Ever since, like so many of their peers (especially those not listed above), they’ve struggled to find a vein of form that extends for more than two albums. New Fragility is their (well, his – Alec Ounsworth is the sole remaining member) sixth album, and it’s the strongest album put out under the banner for quite some time.

Ounsworth felt like he had something to prove this time around, and he tried to imbue the album with a more intimate, more thoughtful version of his signature twitchy indie-pop. “It’s pretty personal,” Ounsworth said of the album. “It’s about what I think we’re all experiencing at the moment, certainly here in the United States anyway - trying to move forward amidst an almost cruel uncertainty.” (It should probably be noted that the album was fully recorded and finished before Joe Biden’s election win.)

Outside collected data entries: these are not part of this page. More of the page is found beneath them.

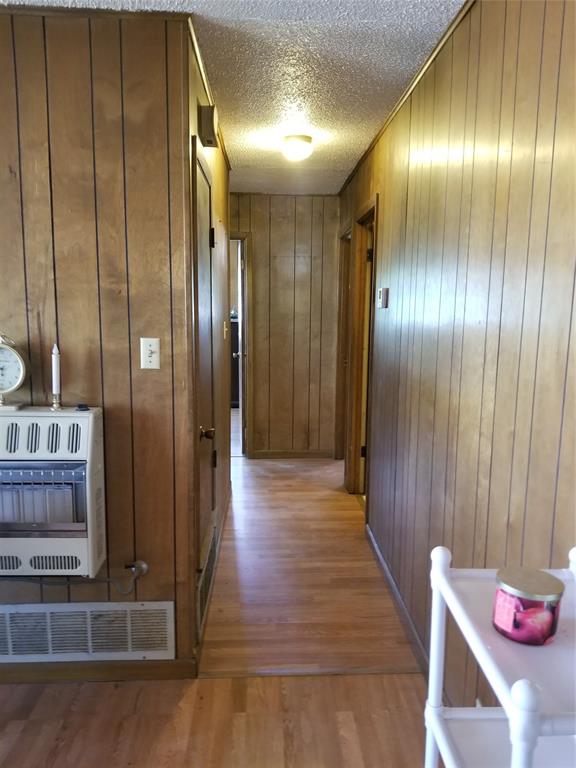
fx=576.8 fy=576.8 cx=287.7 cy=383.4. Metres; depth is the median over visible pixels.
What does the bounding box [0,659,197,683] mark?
baseboard
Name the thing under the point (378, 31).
ceiling
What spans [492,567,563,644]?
candle jar
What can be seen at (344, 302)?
door frame
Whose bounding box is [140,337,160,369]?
light switch
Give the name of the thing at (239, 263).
open door
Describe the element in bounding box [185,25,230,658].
hallway left wall
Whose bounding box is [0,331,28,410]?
clock
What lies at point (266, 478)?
floor
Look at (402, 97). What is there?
crown molding
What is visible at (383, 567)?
baseboard
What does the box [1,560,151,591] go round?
gas pipe
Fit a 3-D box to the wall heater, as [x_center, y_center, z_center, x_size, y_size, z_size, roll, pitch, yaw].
[-1.027,0.384,2.054,0.730,0.605,0.237,0,8,-3]
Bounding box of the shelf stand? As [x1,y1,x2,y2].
[424,542,575,767]
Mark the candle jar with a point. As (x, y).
(540, 596)
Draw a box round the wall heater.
[0,404,105,577]
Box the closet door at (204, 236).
[192,141,217,600]
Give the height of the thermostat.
0.114 m
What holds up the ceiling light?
attached to the ceiling
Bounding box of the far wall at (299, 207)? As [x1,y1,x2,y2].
[231,193,341,457]
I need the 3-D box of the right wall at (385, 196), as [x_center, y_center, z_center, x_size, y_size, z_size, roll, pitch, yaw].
[0.640,-0.040,2.138,0.125,2.513,6.525,0,8,-3]
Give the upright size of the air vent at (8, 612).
0.223 m
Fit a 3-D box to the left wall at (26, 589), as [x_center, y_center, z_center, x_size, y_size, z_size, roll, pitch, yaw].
[-1.695,-0.062,2.128,2.623,2.443,0.119,0,8,-3]
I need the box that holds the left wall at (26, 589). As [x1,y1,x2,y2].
[0,4,197,677]
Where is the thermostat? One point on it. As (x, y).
(383, 297)
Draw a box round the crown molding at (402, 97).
[340,0,474,195]
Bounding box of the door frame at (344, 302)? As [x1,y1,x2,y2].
[334,226,351,461]
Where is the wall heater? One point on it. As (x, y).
(64, 438)
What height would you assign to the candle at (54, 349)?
0.243 m
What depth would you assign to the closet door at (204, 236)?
2.64 m
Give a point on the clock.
(16, 355)
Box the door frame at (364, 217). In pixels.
[346,195,377,505]
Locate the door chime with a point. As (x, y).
(209, 128)
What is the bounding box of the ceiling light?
[280,134,313,160]
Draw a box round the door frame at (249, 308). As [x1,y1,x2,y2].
[229,233,253,456]
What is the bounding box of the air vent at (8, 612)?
[0,600,174,663]
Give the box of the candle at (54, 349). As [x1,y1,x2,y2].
[50,344,62,410]
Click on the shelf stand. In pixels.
(508, 704)
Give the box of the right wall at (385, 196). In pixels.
[339,0,575,711]
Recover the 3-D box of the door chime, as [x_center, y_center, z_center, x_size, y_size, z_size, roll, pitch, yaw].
[-0.336,-1.099,2.479,0.066,0.137,0.157,0,8,-3]
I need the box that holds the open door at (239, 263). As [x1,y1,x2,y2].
[236,238,245,452]
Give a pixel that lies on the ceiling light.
(295, 146)
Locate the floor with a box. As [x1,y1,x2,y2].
[0,440,431,767]
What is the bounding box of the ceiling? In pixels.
[1,0,463,196]
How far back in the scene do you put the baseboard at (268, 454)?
5.54 m
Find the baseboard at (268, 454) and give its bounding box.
[250,449,334,458]
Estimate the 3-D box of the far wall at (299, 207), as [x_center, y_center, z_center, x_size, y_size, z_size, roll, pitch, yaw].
[-0.208,-0.514,5.434,1.482,2.448,0.121,0,8,-3]
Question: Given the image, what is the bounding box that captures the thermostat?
[378,287,388,307]
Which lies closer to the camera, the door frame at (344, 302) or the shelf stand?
the shelf stand
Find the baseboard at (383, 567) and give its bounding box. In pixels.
[365,522,430,678]
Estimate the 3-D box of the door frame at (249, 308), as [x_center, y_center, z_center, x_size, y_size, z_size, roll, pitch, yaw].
[-0.756,-0.319,5.455,0.896,2.066,0.160,0,8,-3]
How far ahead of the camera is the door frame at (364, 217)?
4.29 m
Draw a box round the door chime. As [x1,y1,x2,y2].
[199,105,218,147]

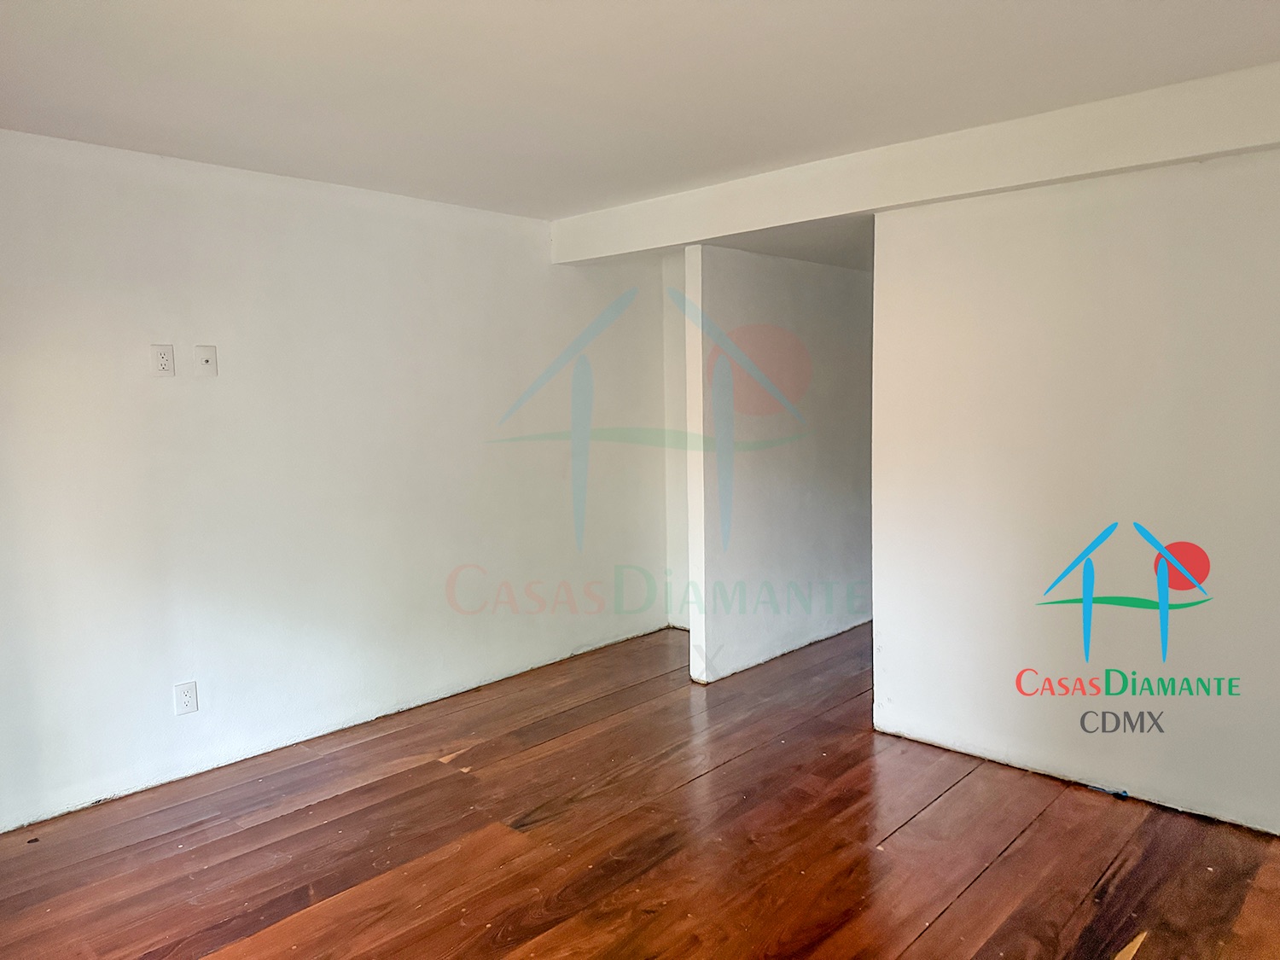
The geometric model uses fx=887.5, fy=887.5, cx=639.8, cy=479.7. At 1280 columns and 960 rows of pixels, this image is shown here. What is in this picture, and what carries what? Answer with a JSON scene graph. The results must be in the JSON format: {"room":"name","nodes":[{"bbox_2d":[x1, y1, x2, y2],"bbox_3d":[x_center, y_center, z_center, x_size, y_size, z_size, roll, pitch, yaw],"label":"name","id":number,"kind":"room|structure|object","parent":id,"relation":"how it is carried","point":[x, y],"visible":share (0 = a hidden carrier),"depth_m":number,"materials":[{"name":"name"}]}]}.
{"room":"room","nodes":[
{"label":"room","id":0,"kind":"room"},
{"bbox_2d":[0,127,673,831],"bbox_3d":[-1.442,-0.079,3.908,0.134,2.422,4.895,4,7,43],"label":"left wall","id":1,"kind":"structure","parent":0,"point":[162,398],"depth_m":3.72,"materials":[{"name":"white paint"}]},
{"bbox_2d":[150,343,174,376],"bbox_3d":[-1.804,-0.452,3.353,0.010,0.118,0.074,4,7,43],"label":"wall socket","id":2,"kind":"object","parent":1,"relation":"attached to","point":[162,363],"visible":0.99,"depth_m":3.35,"materials":[{"name":"white plastic"}]},
{"bbox_2d":[173,680,198,714],"bbox_3d":[-1.771,0.852,3.464,0.009,0.123,0.077,4,7,43],"label":"wall socket","id":3,"kind":"object","parent":1,"relation":"attached to","point":[183,695],"visible":0.99,"depth_m":3.46,"materials":[{"name":"white plastic"}]},
{"bbox_2d":[194,345,217,376],"bbox_3d":[-1.699,-0.467,3.481,0.015,0.120,0.075,4,7,43],"label":"wall plate","id":4,"kind":"object","parent":1,"relation":"attached to","point":[207,358],"visible":0.99,"depth_m":3.48,"materials":[{"name":"white plastic"}]},
{"bbox_2d":[0,619,1279,959],"bbox_3d":[0.697,1.258,2.860,5.121,0.104,7.211,4,7,43],"label":"wooden floor","id":5,"kind":"structure","parent":0,"point":[293,816],"depth_m":2.93,"materials":[{"name":"brown wood"}]},
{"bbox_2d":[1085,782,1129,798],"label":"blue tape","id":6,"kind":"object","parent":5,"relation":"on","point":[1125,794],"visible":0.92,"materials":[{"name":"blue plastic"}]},
{"bbox_2d":[0,0,1279,225],"bbox_3d":[0.363,-1.230,2.480,5.292,0.118,6.265,4,7,43],"label":"ceiling","id":7,"kind":"structure","parent":0,"point":[78,3],"depth_m":2.60,"materials":[{"name":"white paint"}]},
{"bbox_2d":[553,60,1279,265],"bbox_3d":[1.117,-1.172,3.414,4.193,0.219,0.235,4,7,43],"label":"ceiling beam","id":8,"kind":"structure","parent":7,"relation":"attached to","point":[1194,152],"depth_m":3.20,"materials":[{"name":"white paint"}]},
{"bbox_2d":[661,250,690,631],"bbox_3d":[0.542,-0.225,5.298,1.011,2.381,0.127,4,7,43],"label":"alcove wall","id":9,"kind":"structure","parent":0,"point":[677,340],"depth_m":5.52,"materials":[{"name":"white paint"}]},
{"bbox_2d":[682,241,874,682],"bbox_3d":[1.134,-0.210,5.357,0.126,2.328,2.505,4,7,43],"label":"partition wall","id":10,"kind":"structure","parent":0,"point":[746,286],"depth_m":4.82,"materials":[{"name":"white paint"}]},
{"bbox_2d":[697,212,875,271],"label":"hallway ceiling","id":11,"kind":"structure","parent":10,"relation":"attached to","point":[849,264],"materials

Opener “Hesitating Nation” is stark, solemn and stripped back to a smear of guitar squall, some synth haze and a rigid rhythm. “Thousand Oaks” builds outwards from the opener, spreading through some ghostly Americana textures, similar to the kind of vibe you get from The Killers at their most widescreen. Ounsworth goes back to that same nostalgic well for the title track, and it works.

There are other great moments, from the spacey early Bowie piano rock of “Mirror Song”, to the lovely, sepia strummer “Where They Perform Miracles”. Ounsworth saves one of the most powerful statements of his career for the final track, “If I Were More Like Jesus”. It’s heartbreakingly earnest, with Ounsworth’s downcast vocals draped over a skeletal blues dirge. It’s good stuff.

Reviewers were first given this album months and months ago, and living with this record has been a great privilege, as some of these songs are particularly powerful when given repeated listens. New Fragility is an easy album to dismiss, especially when it’s such low-stakes (old band, low-key release), but it’s even easier to just enjoy it for what it is.